Cette ville, c’est la Jungle de Calais.

Au début du mois d’octobre, les étudiants du diplôme de spécialisation en Architecture des risques majeurs de l’école nationale supérieure d’Architecture Paris Belleville en ont fait un relevé extensif. Ils ont étudié l’architecture des restaurants, des bars, des boutiques, des hôtels, des boîtes de nuit, le théâtre, les deux églises, les cinq mosquées, les deux bibliothèques, les deux écoles généralistes et l’école d’art, la galerie, les deux dispensaires… et bien évidemment les milliers de logement qui s’y trouvent. Ils ont surtout étudié les manières dont se forme la ville et ce qu’on peut lire des espaces communs et des espaces publics, la manière dont ceux-ci sont appropriés de diverses manières en fonction des différentes origines. Ils ont pu regarder les multiples variations de modes constructifs et analyser les risques qu’ils impliquent (principalement l’incendie). Ils ont aussi pu démontrer leurs qualités écologiques : les bâtiments sont bien isolés et souvent bien ventilés, ils optimisent la matière aussi bien que la quantité et le poids des matériaux, utilisant des matériaux naturels ou en recyclage  ; beaucoup ont un côté exemplaire en termes de développement durable. De même, ces architectures faites en direct par les habitants pour les habitants, ces espaces intermédiaires entre les intérieurs et les extérieurs, les cours partagées plus ou moins ouvertes qui affichent des gradations subtiles du privé vers le public présentent des qualités architecturales que l’on a peine à trouver dans les productions contemporaines, trop marquées par les systèmes de normes, les réflexions sécuritaires ou par la spéculation foncière. Alors que l’architecture contemporaine souffre trop souvent de sa déshumanisation, la jungle est un espace urbain riche d’enseignement pour retrouver les éléments d’une architecture plus humaine, proche des gens et en pointe écologiquement.

 

La Jungle de Calais est simplement un avatar symptomatique du modèle urbain connaissant le plus fort développement  sur la planète : le quartier précaire. D’après les chiffres d’ONU Habitat, c’est plus de 2 milliards de personnes, soit 30% de la population mondiale, qui habiteront prochainement dans un tel type de ville. Les gouvernants français et les édiles locaux croient que les quartiers précaires doivent purement et simplement être éradiqués. À Calais, ils ont engagé un programme de mise en place de containers qui viendront peu à peu détruire les urbanités existantes pour les remplacer par des alignements de boites de métal.

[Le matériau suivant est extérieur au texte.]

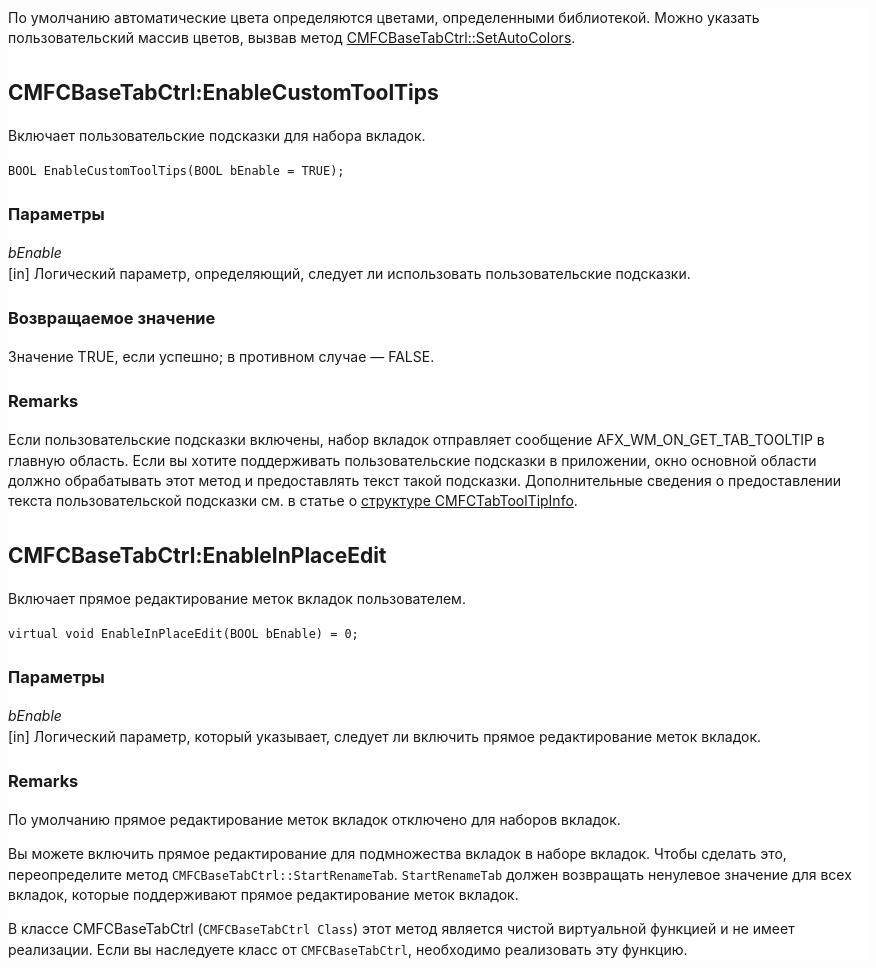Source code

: По умолчанию автоматические цвета определяются цветами, определенными библиотекой. Можно указать пользовательский массив цветов, вызвав метод [CMFCBaseTabCtrl::SetAutoColors](#setautocolors).

## <a name="cmfcbasetabctrlenablecustomtooltips"></a><a name="enablecustomtooltips"></a>CMFCBaseTabCtrl:EnableCustomToolTips

Включает пользовательские подсказки для набора вкладок.

```
BOOL EnableCustomToolTips(BOOL bEnable = TRUE);
```

### <a name="parameters"></a>Параметры

*bEnable*<br/>
[in] Логический параметр, определяющий, следует ли использовать пользовательские подсказки.

### <a name="return-value"></a>Возвращаемое значение

Значение TRUE, если успешно; в противном случае — FALSE.

### <a name="remarks"></a>Remarks

Если пользовательские подсказки включены, набор вкладок отправляет сообщение AFX_WM_ON_GET_TAB_TOOLTIP в главную область. Если вы хотите поддерживать пользовательские подсказки в приложении, окно основной области должно обрабатывать этот метод и предоставлять текст такой подсказки. Дополнительные сведения о предоставлении текста пользовательской подсказки см. в статье о [структуре CMFCTabToolTipInfo](../../mfc/reference/cmfctabtooltipinfo-structure.md).

## <a name="cmfcbasetabctrlenableinplaceedit"></a><a name="enableinplaceedit"></a>CMFCBaseTabCtrl:EnableInPlaceEdit

Включает прямое редактирование меток вкладок пользователем.

```
virtual void EnableInPlaceEdit(BOOL bEnable) = 0;
```

### <a name="parameters"></a>Параметры

*bEnable*<br/>
[in] Логический параметр, который указывает, следует ли включить прямое редактирование меток вкладок.

### <a name="remarks"></a>Remarks

По умолчанию прямое редактирование меток вкладок отключено для наборов вкладок.

Вы можете включить прямое редактирование для подмножества вкладок в наборе вкладок. Чтобы сделать это, переопределите метод `CMFCBaseTabCtrl::StartRenameTab`. `StartRenameTab` должен возвращать ненулевое значение для всех вкладок, которые поддерживают прямое редактирование меток вкладок.

В классе CMFCBaseTabCtrl (`CMFCBaseTabCtrl Class`) этот метод является чистой виртуальной функцией и не имеет реализации. Если вы наследуете класс от `CMFCBaseTabCtrl`, необходимо реализовать эту функцию.
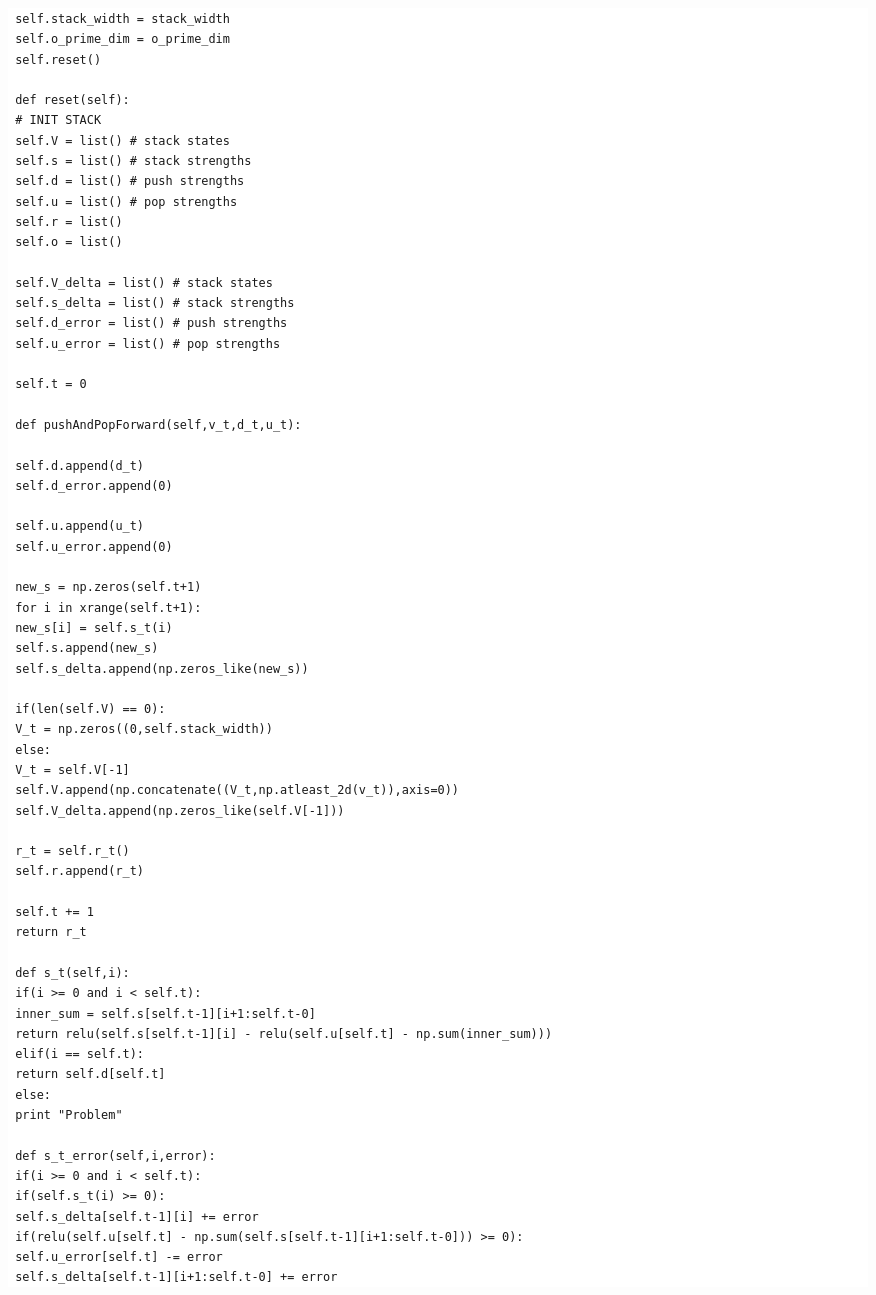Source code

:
 ```
 self.stack_width = stack_width
 self.o_prime_dim = o_prime_dim
 self.reset()

 def reset(self):
 # INIT STACK
 self.V = list() # stack states
 self.s = list() # stack strengths 
 self.d = list() # push strengths
 self.u = list() # pop strengths
 self.r = list()
 self.o = list()

 self.V_delta = list() # stack states
 self.s_delta = list() # stack strengths 
 self.d_error = list() # push strengths
 self.u_error = list() # pop strengths

 self.t = 0

 def pushAndPopForward(self,v_t,d_t,u_t):

 self.d.append(d_t)
 self.d_error.append(0)

 self.u.append(u_t)
 self.u_error.append(0)

 new_s = np.zeros(self.t+1)
 for i in xrange(self.t+1):
 new_s[i] = self.s_t(i)
 self.s.append(new_s)
 self.s_delta.append(np.zeros_like(new_s))

 if(len(self.V) == 0):
 V_t = np.zeros((0,self.stack_width))
 else:
 V_t = self.V[-1]
 self.V.append(np.concatenate((V_t,np.atleast_2d(v_t)),axis=0))
 self.V_delta.append(np.zeros_like(self.V[-1]))

 r_t = self.r_t()
 self.r.append(r_t)

 self.t += 1
 return r_t

 def s_t(self,i):
 if(i >= 0 and i < self.t):
 inner_sum = self.s[self.t-1][i+1:self.t-0]
 return relu(self.s[self.t-1][i] - relu(self.u[self.t] - np.sum(inner_sum)))
 elif(i == self.t):
 return self.d[self.t]
 else:
 print "Problem"

 def s_t_error(self,i,error):
 if(i >= 0 and i < self.t):
 if(self.s_t(i) >= 0):
 self.s_delta[self.t-1][i] += error
 if(relu(self.u[self.t] - np.sum(self.s[self.t-1][i+1:self.t-0])) >= 0):
 self.u_error[self.t] -= error
 self.s_delta[self.t-1][i+1:self.t-0] += error
```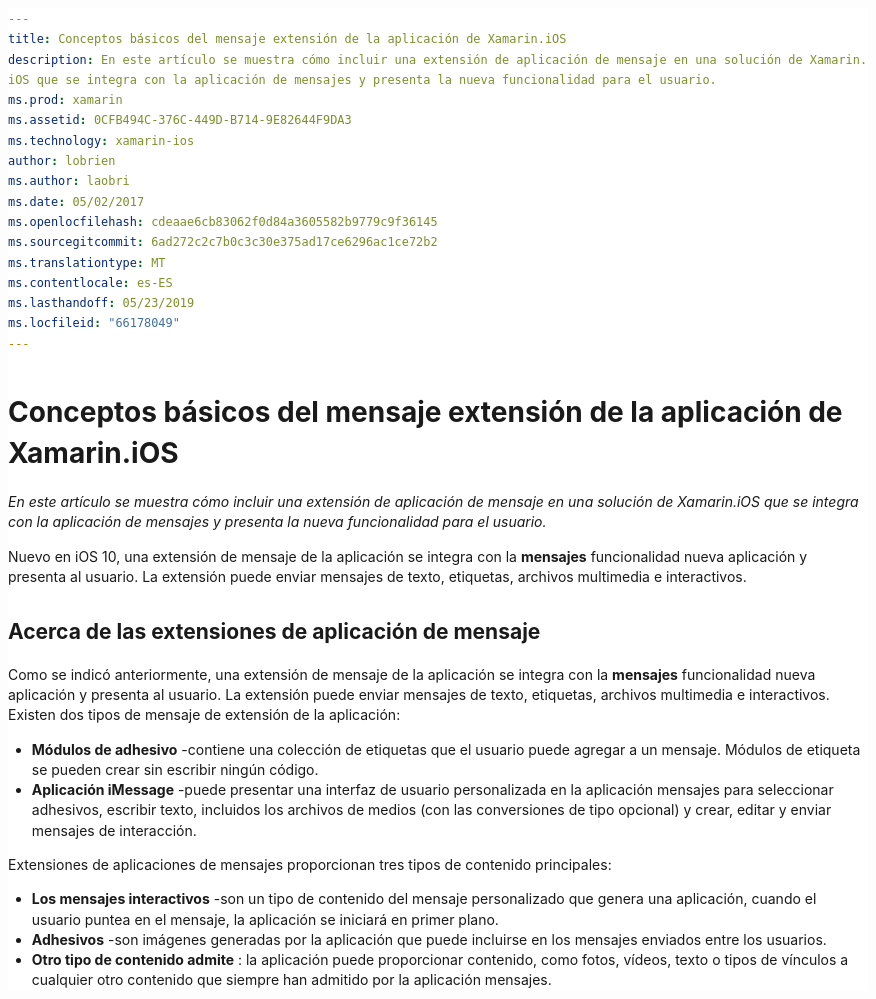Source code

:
 ```yaml
---
title: Conceptos básicos del mensaje extensión de la aplicación de Xamarin.iOS
description: En este artículo se muestra cómo incluir una extensión de aplicación de mensaje en una solución de Xamarin.iOS que se integra con la aplicación de mensajes y presenta la nueva funcionalidad para el usuario.
ms.prod: xamarin
ms.assetid: 0CFB494C-376C-449D-B714-9E82644F9DA3
ms.technology: xamarin-ios
author: lobrien
ms.author: laobri
ms.date: 05/02/2017
ms.openlocfilehash: cdeaae6cb83062f0d84a3605582b9779c9f36145
ms.sourcegitcommit: 6ad272c2c7b0c3c30e375ad17ce6296ac1ce72b2
ms.translationtype: MT
ms.contentlocale: es-ES
ms.lasthandoff: 05/23/2019
ms.locfileid: "66178049"
---
```

# <a name="message-app-extension-basics-in-xamarinios"></a>Conceptos básicos del mensaje extensión de la aplicación de Xamarin.iOS

_En este artículo se muestra cómo incluir una extensión de aplicación de mensaje en una solución de Xamarin.iOS que se integra con la aplicación de mensajes y presenta la nueva funcionalidad para el usuario._

Nuevo en iOS 10, una extensión de mensaje de la aplicación se integra con la **mensajes** funcionalidad nueva aplicación y presenta al usuario. La extensión puede enviar mensajes de texto, etiquetas, archivos multimedia e interactivos.

## <a name="about-message-app-extensions"></a>Acerca de las extensiones de aplicación de mensaje

Como se indicó anteriormente, una extensión de mensaje de la aplicación se integra con la **mensajes** funcionalidad nueva aplicación y presenta al usuario. La extensión puede enviar mensajes de texto, etiquetas, archivos multimedia e interactivos. Existen dos tipos de mensaje de extensión de la aplicación:

- **Módulos de adhesivo** -contiene una colección de etiquetas que el usuario puede agregar a un mensaje. Módulos de etiqueta se pueden crear sin escribir ningún código.
- **Aplicación iMessage** -puede presentar una interfaz de usuario personalizada en la aplicación mensajes para seleccionar adhesivos, escribir texto, incluidos los archivos de medios (con las conversiones de tipo opcional) y crear, editar y enviar mensajes de interacción.

Extensiones de aplicaciones de mensajes proporcionan tres tipos de contenido principales:

- **Los mensajes interactivos** -son un tipo de contenido del mensaje personalizado que genera una aplicación, cuando el usuario puntea en el mensaje, la aplicación se iniciará en primer plano.
- **Adhesivos** -son imágenes generadas por la aplicación que puede incluirse en los mensajes enviados entre los usuarios.
- **Otro tipo de contenido admite** : la aplicación puede proporcionar contenido, como fotos, vídeos, texto o tipos de vínculos a cualquier otro contenido que siempre han admitido por la aplicación mensajes.
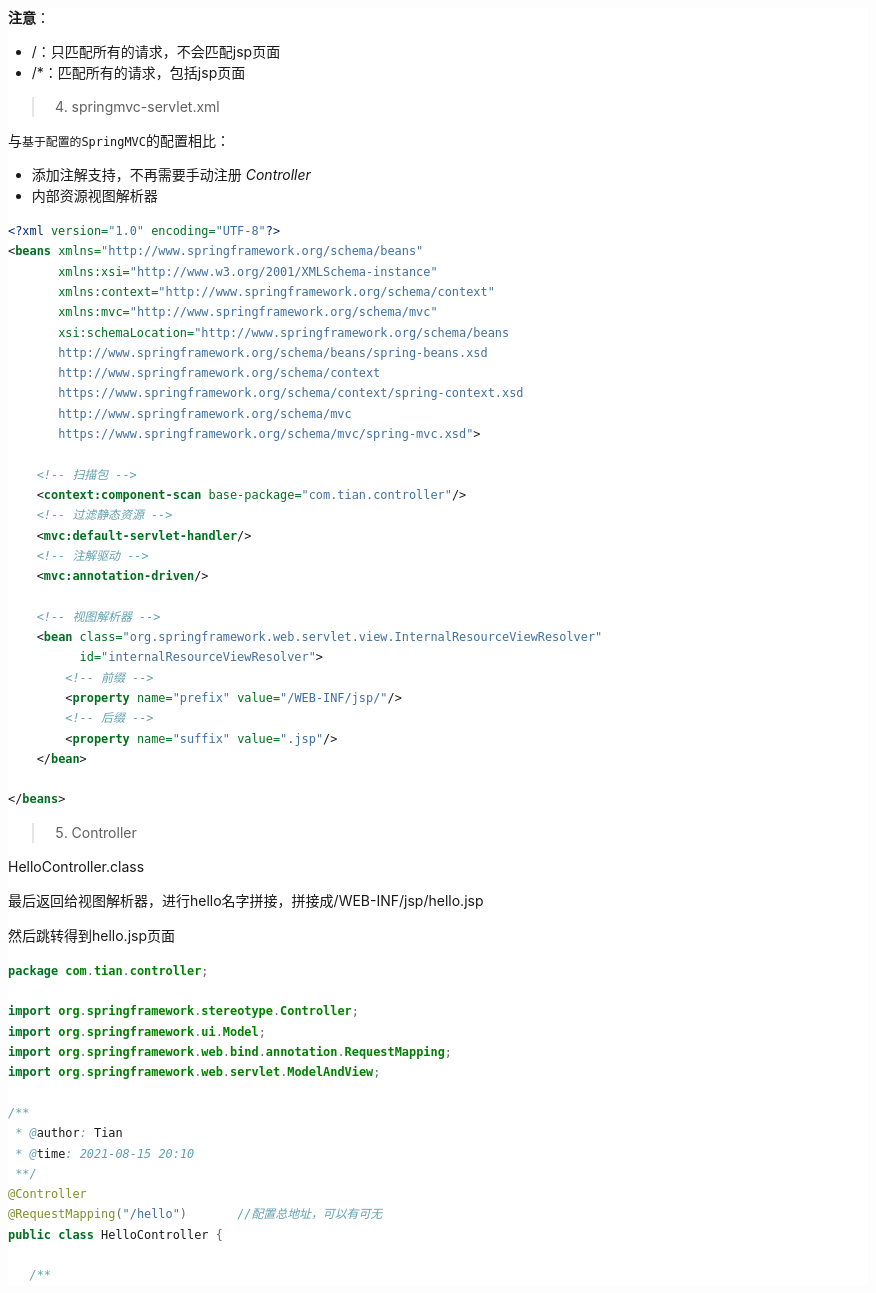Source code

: **注意**：

* /：只匹配所有的请求，不会匹配jsp页面
* /*：匹配所有的请求，包括jsp页面

> 4. springmvc-servlet.xml

与`基于配置的SpringMVC`的配置相比：

- 添加注解支持，不再需要手动注册 *Controller*
- 内部资源视图解析器

```xml
<?xml version="1.0" encoding="UTF-8"?>
<beans xmlns="http://www.springframework.org/schema/beans"
       xmlns:xsi="http://www.w3.org/2001/XMLSchema-instance"
       xmlns:context="http://www.springframework.org/schema/context"
       xmlns:mvc="http://www.springframework.org/schema/mvc"
       xsi:schemaLocation="http://www.springframework.org/schema/beans
       http://www.springframework.org/schema/beans/spring-beans.xsd
       http://www.springframework.org/schema/context
       https://www.springframework.org/schema/context/spring-context.xsd
       http://www.springframework.org/schema/mvc
       https://www.springframework.org/schema/mvc/spring-mvc.xsd">

    <!-- 扫描包 -->
    <context:component-scan base-package="com.tian.controller"/>
    <!-- 过滤静态资源 -->
    <mvc:default-servlet-handler/>
    <!-- 注解驱动 -->
    <mvc:annotation-driven/>

    <!-- 视图解析器 -->
    <bean class="org.springframework.web.servlet.view.InternalResourceViewResolver"
          id="internalResourceViewResolver">
        <!-- 前缀 -->
        <property name="prefix" value="/WEB-INF/jsp/"/>
        <!-- 后缀 -->
        <property name="suffix" value=".jsp"/>
    </bean>

</beans>
```

> 5. Controller

HelloController.class

最后返回给视图解析器，进行hello名字拼接，拼接成/WEB-INF/jsp/hello.jsp

然后跳转得到hello.jsp页面

```java
package com.tian.controller;

import org.springframework.stereotype.Controller;
import org.springframework.ui.Model;
import org.springframework.web.bind.annotation.RequestMapping;
import org.springframework.web.servlet.ModelAndView;

/**
 * @author: Tian
 * @time: 2021-08-15 20:10
 **/
@Controller
@RequestMapping("/hello")       //配置总地址，可以有可无
public class HelloController {

   /**
```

Il faut savoir qu’ils sont les derniers sur la terre à avoir cette analyse, partagée uniquement avec les dirigeants chinois. Tous les autres pays du monde exposés à de tels types d’urbanisation de manière massive savent au contraire, et ce depuis plusieurs dizaines d’années, que la seule solution consiste à améliorer les quartiers précaires. En Inde, dans tous les pays d’Amérique Latine, en Indonésie, les politiques de démolition/reconstruction, sur le modèle de celle engagée par le gouvernement français sont abandonnées, car elles cassent les fragiles liens économiques et sociaux qui y sont à l’œuvre. Pire, elles proposent le plus souvent des architectures stériles soumises à des règlements autoritaires, dénuées d’espaces partagés ou qualitatifs. Elles empêchent toute prise d’autonomie économique des gens qui les habitent.

 

L’architecture des camps telle qu’elle est le plus souvent produite, et ce sera notamment le cas à Calais, est productrice d’infantilisation et de perte d’autonomie, plongeant ceux qui les habitent dans des spirales socialement descendantes. C’est pourquoi il y a un véritable enjeu à mieux connaître les quartiers précaires, à les comprendre et les analyser pour les améliorer. À l’évidence, le quartier précaire n’est pas désirable en soi, mais il fait pour beaucoup partie d’un chemin de vie, et travailler à son amélioration plutôt qu’à son éradication est le meilleur moyen de faire en sorte que ceux qui l’habitent puissent en sortir.

 

Après la ville historique, la ville moderne et la ville pavillonnaire, la ville informelle a un avenir devant elle, dont il faudra bien que les acteurs de la ville, urbanistes et architectes, se saisissent.